▸ Passage to read
+---+
Because Bitcoin is volatile, the typical 14-day pROC will give you a lot of false signals. If you slow it down to the 21-day ROC you’ll knock out some of that noise. Here is what you get.
That strategy would have given you four false signals in 2017, but it also would have told you to sell at $14,606. So, it’s probably the most sensitive of the signals. But since it uses different information, it’s worth adding to the list.
5. Concluding Thoughts
If you combine all these signals together along with the basic economic indicator that I use, and which I explain here, you’d have five different signals for buying and selling.
- A fast momentum signal (50 day),
- A slow momentum signal (160 day),
- An historical indicator,
- A rate of change indicator,
- A macro-value indicator.
Since these track different phenomena, you can have some confidence that you’re not going to miss a relevant indicator. You can also have confidence that you’re not going to expose too much of your portfolio to false signals. In this way, you’ll solve both of the problems noted at the outset.
Incidentally, I think that apart from the ability to learn on a daily or weekly basis, my paid subscribers are purchasing the insurance that comes from using this kind of strategy.
+---+
▸ What to do
1. Return the portion of the passage on Bitcoin trading signals starting at "Since these track" and ending at "at the outset.".
2. Retype the records starting at their first line and ending at the line that contains "-0.104968, 0.994472, 0.108759]]", including both of those lines.
The records are unrelated to the passage on Bitcoin trading signals.

▸ Material for this task
+---+
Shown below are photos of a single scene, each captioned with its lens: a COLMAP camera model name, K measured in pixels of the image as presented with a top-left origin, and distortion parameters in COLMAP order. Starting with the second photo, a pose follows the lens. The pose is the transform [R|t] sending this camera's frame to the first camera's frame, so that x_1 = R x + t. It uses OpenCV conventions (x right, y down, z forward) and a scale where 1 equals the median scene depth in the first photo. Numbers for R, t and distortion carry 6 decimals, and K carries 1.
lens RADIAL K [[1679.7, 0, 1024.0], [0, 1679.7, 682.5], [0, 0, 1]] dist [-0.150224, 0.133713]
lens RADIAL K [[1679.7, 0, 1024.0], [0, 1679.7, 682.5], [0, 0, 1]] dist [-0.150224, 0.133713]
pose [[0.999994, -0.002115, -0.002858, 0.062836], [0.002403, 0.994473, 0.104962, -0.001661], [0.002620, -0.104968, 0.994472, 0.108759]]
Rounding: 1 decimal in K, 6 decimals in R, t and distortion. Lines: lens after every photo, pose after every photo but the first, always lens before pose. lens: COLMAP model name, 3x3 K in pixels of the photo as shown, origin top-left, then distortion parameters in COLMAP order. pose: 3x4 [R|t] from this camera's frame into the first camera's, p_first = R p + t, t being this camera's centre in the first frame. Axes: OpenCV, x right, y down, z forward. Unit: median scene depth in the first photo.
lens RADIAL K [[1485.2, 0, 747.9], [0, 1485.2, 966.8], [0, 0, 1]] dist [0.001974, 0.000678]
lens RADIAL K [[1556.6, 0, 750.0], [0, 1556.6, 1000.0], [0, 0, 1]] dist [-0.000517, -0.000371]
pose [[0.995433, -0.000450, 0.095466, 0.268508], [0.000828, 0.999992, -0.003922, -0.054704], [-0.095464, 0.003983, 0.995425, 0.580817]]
+---+
▸ Solutions to the problems
1.
Since these track different phenomena, you can have some confidence that you’re not going to miss a relevant indicator. You can also have confidence that you’re not going to expose too much of your portfolio to false signals. In this way, you’ll solve both of the problems noted at the outset.

2.
Shown below are photos of a single scene, each captioned with its lens: a COLMAP camera model name, K measured in pixels of the image as presented with a top-left origin, and distortion parameters in COLMAP order. Starting with the second photo, a pose follows the lens. The pose is the transform [R|t] sending this camera's frame to the first camera's frame, so that x_1 = R x + t. It uses OpenCV conventions (x right, y down, z forward) and a scale where 1 equals the median scene depth in the first photo. Numbers for R, t and distortion carry 6 decimals, and K carries 1.
lens RADIAL K [[1679.7, 0, 1024.0], [0, 1679.7, 682.5], [0, 0, 1]] dist [-0.150224, 0.133713]
lens RADIAL K [[1679.7, 0, 1024.0], [0, 1679.7, 682.5], [0, 0, 1]] dist [-0.150224, 0.133713]
pose [[0.999994, -0.002115, -0.002858, 0.062836], [0.002403, 0.994473, 0.104962, -0.001661], [0.002620, -0.104968, 0.994472, 0.108759]]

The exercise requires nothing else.